#### 読む文章 ####

この発見タブにより、インスタとの付き合いが変わってしまった。
1日1回、20分ほど見ていただけだったのに、暇さえあれば見るようになってしまったのだ。
家事と家事のちょっとした隙間、仕事の休憩中、電車移動中、子供を迎えに行く前・・・。
隙間という隙間にインスタが挟み込まれる。
1つ投稿をみるとスワイプでどんどん関連する投稿が見れてしまう。
強制的に『好き』と繋がってしまうのも考えものだ。
別に『大好き』ではないからだ。
劇的に面白いわけでも、うーんと考えこませてしまうわけでもなく、別に見ても見なくてもどちらでのいい内容の投稿。
それでいてなんとなく感じる顔も知らない人と一緒に盛り上がっている感・・・!
この感じわかるだろうか?最近のインスタは承認欲求的な使われ方ではなく、なんか共感してみんなで同じ感情になるようなリール動画や、子育て漫画系が多いのだ。
かといって別にめちゃくちゃ盛り上がっているわけではない。
スマホをのぞき込む表情は変わらない。
それくらいの「ぬるさ」が結果、何度でもインスタを開かせているのだ。

暇と向き合えない私たち

そんなインスタ中毒の私にぴったりな、面白い本があった。
どちらも夫が買ってきたのだが今の私にベストヒットだった。

國分功一郎著/太田出版


谷川嘉浩著/‎ ディスカヴァー・トゥエンティワン

2冊ともに紹介されていたブレーズ・パスカルの気晴らしに関する論議が非常に面白かった、というか切れ味鋭すぎて「うぅっ」てなった。一部を抜粋して紹介。

"人間の不幸は、部屋でじっとしていられないがために起こる”

”退屈に耐えられないから気晴らしを求めているに過ぎないというのに、自分が追い求めるものも中に本当に幸福があると思い込んでいる”

その通りすぎる。
というか破壊力がありすぎて、
「あはは、やだなぁそんな、やめてよパスカルさん、そこまで言わなくてもさ、みんながんばってるんだから、たはは。」
なんて愛想笑いして汗を拭きつつ、こいつきついこと言いやがって空気も読まんと。よっしゃ、甘い菓子でも食わせとこか。みたいな気持ちになってくる。

本の内容に戻ろう。
じっと自分の部屋にいると、内側から「退屈だ」「寂しいよ」という声に耳を傾けざるを得ない。
それはとてもしんどい作業だ。
だから何かに注意を分散させていたい。
だから人は昔から気晴らしのためにあれやこれやと手を尽くしてきた。
そして現代。
絶好の気晴らしアイテムとしてスマホが現れ、SNSが登場してしまったのだ。

####

やること:
a) インスタについての文章をもとに、次の問いに答えよ。
(i) 発見タブで付き合い方が変わる前、筆者はインスタを1日何回、何分ほど見ていたか。
(ii) 紹介されている2冊の本は誰が買ってきたものか。
(iii) 現代になって、絶好の気晴らしアイテムとして現れたものは何か。
b) インスタについての文章のうち、「それでいてなんとなく感じる顔も知らない人と一緒に盛り上がっている感・・・!」を含む箇所から「どちらも夫が買ってきたのだが今の私にベストヒットだった。」までを一字一句そのまま書き写せ。
一覧は、本文とは別の出典から取ったものだ。

#### 抽出資料 ####

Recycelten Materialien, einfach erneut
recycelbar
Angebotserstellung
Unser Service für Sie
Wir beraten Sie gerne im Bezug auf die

####
#### 抽出資料 ####

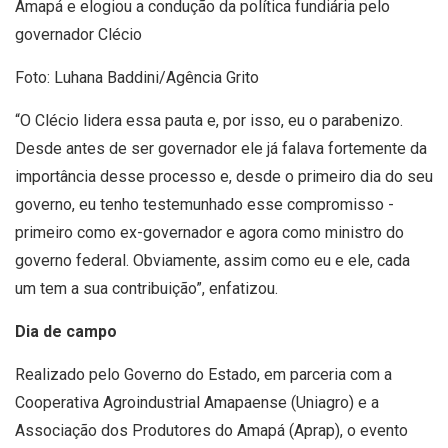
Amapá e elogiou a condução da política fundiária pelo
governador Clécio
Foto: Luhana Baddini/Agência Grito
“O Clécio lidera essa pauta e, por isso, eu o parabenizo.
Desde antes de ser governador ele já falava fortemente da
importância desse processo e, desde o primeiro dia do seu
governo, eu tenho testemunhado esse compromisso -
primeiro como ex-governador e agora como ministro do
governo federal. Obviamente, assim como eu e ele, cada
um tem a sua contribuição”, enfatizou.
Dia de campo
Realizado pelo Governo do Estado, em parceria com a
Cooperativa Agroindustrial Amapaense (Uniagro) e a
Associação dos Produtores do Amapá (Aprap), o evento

####
#### 抽出資料 ####

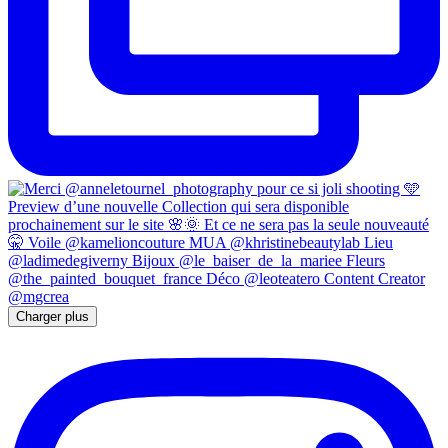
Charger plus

####

解答:
a)
(i) 1日1回、20分ほど
(ii) 夫
(iii) スマホ

b)
それでいてなんとなく感じる顔も知らない人と一緒に盛り上がっている感・・・!
この感じわかるだろうか?最近のインスタは承認欲求的な使われ方ではなく、なんか共感してみんなで同じ感情になるようなリール動画や、子育て漫画系が多いのだ。
かといって別にめちゃくちゃ盛り上がっているわけではない。
スマホをのぞき込む表情は変わらない。
それくらいの「ぬるさ」が結果、何度でもインスタを開かせているのだ。

暇と向き合えない私たち

そんなインスタ中毒の私にぴったりな、面白い本があった。
どちらも夫が買ってきたのだが今の私にベストヒットだった。